── Exercise inputs

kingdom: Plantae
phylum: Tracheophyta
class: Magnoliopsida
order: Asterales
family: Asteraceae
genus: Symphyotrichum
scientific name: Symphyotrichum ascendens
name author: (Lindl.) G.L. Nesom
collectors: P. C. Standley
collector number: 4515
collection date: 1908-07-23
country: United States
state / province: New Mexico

────

Task objective: Reproduce the lines above without any changes.

Problem solution:
kingdom: Plantae
phylum: Tracheophyta
class: Magnoliopsida
order: Asterales
family: Asteraceae
genus: Symphyotrichum
scientific name: Symphyotrichum ascendens
name author: (Lindl.) G.L. Nesom
collectors: P. C. Standley
collector number: 4515
collection date: 1908-07-23
country: United States
state / province: New Mexico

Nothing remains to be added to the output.